GIVEN INFORMATION
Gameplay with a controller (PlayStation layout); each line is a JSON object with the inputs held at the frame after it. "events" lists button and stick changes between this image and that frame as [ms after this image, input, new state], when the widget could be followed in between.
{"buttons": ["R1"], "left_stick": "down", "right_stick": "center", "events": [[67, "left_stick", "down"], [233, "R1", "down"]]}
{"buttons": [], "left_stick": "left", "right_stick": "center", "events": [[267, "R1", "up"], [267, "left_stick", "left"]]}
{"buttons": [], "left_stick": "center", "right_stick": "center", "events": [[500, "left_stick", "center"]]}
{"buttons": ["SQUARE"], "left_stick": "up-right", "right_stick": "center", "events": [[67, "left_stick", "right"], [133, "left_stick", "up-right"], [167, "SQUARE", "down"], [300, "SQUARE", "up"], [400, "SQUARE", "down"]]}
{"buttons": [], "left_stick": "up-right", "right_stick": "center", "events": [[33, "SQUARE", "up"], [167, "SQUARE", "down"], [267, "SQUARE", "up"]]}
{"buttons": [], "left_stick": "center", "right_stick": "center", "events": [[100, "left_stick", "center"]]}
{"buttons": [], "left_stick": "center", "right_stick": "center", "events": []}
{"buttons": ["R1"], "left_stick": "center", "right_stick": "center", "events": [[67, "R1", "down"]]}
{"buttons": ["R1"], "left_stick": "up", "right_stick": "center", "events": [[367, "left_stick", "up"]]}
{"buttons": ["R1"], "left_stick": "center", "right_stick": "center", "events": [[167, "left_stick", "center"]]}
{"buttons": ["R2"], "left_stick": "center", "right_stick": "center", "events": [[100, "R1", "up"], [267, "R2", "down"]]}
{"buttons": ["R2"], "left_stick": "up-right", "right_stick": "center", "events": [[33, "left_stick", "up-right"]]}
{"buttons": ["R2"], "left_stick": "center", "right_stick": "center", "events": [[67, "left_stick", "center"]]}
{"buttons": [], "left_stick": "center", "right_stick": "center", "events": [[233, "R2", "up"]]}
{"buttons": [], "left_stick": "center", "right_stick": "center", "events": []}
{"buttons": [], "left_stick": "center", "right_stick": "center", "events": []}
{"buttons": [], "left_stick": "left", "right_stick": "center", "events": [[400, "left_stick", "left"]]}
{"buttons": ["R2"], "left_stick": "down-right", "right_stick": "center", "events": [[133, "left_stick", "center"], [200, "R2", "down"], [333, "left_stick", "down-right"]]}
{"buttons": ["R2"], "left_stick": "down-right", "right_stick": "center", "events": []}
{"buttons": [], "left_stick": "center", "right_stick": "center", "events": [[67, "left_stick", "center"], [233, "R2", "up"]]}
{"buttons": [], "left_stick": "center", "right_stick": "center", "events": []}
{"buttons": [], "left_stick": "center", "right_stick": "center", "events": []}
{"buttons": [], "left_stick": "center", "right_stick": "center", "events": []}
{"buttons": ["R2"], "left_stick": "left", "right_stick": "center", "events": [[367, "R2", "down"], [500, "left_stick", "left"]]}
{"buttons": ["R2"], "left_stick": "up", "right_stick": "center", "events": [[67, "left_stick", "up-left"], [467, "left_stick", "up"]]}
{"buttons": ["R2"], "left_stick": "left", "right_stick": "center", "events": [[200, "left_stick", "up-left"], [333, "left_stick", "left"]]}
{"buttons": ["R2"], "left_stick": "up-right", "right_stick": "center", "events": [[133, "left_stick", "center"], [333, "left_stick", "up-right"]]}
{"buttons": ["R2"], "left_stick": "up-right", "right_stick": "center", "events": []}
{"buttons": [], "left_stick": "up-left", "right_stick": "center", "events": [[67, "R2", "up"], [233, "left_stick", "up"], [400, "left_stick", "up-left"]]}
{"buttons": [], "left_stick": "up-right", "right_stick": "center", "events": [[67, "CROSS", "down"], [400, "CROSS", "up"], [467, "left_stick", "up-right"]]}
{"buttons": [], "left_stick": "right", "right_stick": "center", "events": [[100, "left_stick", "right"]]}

ABOUT THIS EXERCISE
Tally the lines of the material above that include the string "down", then give the number with no other text.

YOUR RESPONSE
9